GreaterCapital, as part of the GreaterGood group, is currently working with Cadiz Asset Management to start an impact investment vehicle for SA.

“When we started this joint venture with Cadiz, we faced resistance to the idea that impact investments could yield real returns for investors, as well as change lives on the ground in our country,” says GreaterGood group CEO Dean Hand.

“But the tide is turning as investors realise the enormous potential of socially responsible investing and the very real financial returns it can deliver.”

The joint venture is presently not offered as a retail product, and there is still resistance on the part of financial advisers to impact investing – many fear the financial returns are not so good.

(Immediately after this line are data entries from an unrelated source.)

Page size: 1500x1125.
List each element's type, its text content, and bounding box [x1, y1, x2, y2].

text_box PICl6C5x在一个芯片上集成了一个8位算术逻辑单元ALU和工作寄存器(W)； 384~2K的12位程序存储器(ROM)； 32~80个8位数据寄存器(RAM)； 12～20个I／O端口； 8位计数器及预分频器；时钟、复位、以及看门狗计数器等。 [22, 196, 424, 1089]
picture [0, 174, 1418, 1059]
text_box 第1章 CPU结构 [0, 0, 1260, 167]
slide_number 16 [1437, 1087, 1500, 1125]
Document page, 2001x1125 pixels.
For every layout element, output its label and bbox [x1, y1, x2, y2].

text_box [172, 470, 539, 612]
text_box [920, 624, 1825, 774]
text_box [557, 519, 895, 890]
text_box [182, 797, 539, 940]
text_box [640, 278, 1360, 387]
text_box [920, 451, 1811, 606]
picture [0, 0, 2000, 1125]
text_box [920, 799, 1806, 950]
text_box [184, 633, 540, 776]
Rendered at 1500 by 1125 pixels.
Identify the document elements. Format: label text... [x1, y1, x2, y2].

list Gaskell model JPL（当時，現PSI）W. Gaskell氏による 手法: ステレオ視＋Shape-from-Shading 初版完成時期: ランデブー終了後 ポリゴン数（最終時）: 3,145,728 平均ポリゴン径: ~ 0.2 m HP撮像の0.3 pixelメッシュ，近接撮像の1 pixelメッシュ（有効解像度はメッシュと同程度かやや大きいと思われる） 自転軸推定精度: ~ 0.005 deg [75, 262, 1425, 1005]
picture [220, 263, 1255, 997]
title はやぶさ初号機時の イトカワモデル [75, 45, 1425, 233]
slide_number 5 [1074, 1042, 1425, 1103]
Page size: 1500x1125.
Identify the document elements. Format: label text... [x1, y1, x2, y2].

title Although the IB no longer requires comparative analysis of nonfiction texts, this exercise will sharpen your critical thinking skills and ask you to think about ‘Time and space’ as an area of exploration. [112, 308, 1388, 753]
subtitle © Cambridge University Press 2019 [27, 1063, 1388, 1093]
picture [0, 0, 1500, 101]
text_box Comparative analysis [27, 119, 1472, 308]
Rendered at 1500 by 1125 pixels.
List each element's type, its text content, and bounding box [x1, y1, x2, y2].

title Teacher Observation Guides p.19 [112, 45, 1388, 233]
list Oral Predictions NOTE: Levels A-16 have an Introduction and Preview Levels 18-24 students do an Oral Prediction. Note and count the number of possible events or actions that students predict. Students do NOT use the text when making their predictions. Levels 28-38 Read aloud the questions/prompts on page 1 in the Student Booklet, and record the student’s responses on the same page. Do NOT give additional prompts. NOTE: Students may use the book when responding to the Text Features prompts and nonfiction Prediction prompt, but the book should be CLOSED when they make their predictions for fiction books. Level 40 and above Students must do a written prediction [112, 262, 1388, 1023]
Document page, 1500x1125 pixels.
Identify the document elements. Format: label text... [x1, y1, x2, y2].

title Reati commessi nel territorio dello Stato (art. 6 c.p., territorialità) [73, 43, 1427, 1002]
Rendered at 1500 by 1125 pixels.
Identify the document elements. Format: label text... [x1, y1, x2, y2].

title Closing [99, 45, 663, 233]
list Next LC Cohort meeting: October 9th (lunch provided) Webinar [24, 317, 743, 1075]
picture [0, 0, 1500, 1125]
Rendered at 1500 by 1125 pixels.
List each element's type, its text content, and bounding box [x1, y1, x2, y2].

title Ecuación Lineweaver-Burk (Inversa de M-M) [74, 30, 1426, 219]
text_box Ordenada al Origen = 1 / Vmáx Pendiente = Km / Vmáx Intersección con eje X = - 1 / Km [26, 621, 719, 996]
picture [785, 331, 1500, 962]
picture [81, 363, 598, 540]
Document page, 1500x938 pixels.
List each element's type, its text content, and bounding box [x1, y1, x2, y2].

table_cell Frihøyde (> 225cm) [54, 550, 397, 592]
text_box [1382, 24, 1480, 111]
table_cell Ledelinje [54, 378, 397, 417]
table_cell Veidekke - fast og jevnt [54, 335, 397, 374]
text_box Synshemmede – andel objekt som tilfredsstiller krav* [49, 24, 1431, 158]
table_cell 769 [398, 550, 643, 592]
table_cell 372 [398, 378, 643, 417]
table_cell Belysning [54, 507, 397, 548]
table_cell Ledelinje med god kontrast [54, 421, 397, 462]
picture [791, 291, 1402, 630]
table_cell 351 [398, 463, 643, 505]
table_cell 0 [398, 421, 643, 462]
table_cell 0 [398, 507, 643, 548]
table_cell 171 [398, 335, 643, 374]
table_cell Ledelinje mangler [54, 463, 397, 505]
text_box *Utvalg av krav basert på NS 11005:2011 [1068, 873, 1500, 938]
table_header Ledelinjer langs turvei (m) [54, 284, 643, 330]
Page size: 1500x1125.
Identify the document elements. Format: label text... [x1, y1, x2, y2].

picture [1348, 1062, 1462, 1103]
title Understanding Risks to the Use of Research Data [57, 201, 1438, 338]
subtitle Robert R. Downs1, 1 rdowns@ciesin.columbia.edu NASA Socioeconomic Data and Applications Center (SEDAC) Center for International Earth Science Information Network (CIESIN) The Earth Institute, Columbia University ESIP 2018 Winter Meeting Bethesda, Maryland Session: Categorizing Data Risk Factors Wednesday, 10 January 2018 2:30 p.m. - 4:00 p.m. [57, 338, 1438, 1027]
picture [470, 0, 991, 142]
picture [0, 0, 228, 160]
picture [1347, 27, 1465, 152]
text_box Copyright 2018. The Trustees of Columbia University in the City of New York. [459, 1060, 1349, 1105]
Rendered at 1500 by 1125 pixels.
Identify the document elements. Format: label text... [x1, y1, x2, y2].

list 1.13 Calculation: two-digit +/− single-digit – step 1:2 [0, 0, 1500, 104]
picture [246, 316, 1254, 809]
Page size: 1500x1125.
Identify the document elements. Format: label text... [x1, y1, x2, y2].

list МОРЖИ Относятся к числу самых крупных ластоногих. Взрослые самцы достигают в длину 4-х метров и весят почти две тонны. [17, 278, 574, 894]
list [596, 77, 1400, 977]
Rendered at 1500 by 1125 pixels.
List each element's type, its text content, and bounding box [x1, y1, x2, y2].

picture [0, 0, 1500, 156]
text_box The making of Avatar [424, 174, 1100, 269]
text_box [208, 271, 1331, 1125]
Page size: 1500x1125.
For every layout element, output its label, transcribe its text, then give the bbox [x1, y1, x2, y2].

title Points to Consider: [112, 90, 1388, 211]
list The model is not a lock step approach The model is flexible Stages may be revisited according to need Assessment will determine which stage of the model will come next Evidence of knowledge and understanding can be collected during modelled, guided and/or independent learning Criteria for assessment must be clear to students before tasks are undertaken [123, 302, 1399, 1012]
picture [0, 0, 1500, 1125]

“Our experience so far,” continues Hand, “has been that in times of economic instability, sustainable investments often perform better than traditional investments. The myth that impact investing offers sub-optimal returns is just that – a myth.”
 
Your pension money


While there isn’t any regulatory requirement that a specific percentage of pension funds has to allocated towards socially responsible investments, many funds are increasingly putting up to 5% in investments that have a “responsible” slant or support the community. Pension fund trustees can provide you with information about your own fund.

Investigate your investment manager. Before you entrust your money to an “ethical” asset manager, check their record.

Take the example of Oasis, which has made a name for itself as a Shariah investment manager. The asset manager was implicated in a scandal a couple of years ago after paying money to a high court judge under suspicious circumstances.

Do your homework about who will invest your money, and find out whether they subscribe to the UN PRI.

Don’t forget the basics

It is all very well to save the world and uplift the poor, but preferably you wouldn’t want to end up needing help yourself. Make sure you don’t make irresponsible investment decisions. Get a financial planner to advise you, and ensure that your savings are diversified and that you are not taking on unnecessary risk.

Be consistent

It makes no sense to have all your savings in “responsible” investments if you drive a massive fuel-guzzler, says Gregg Sneddon, an adviser of the financial planning firm the Financial Coach. He says investors who want to make the world a better place should first focus on their own behaviour, and then bring their investment strategies in line with their convictions.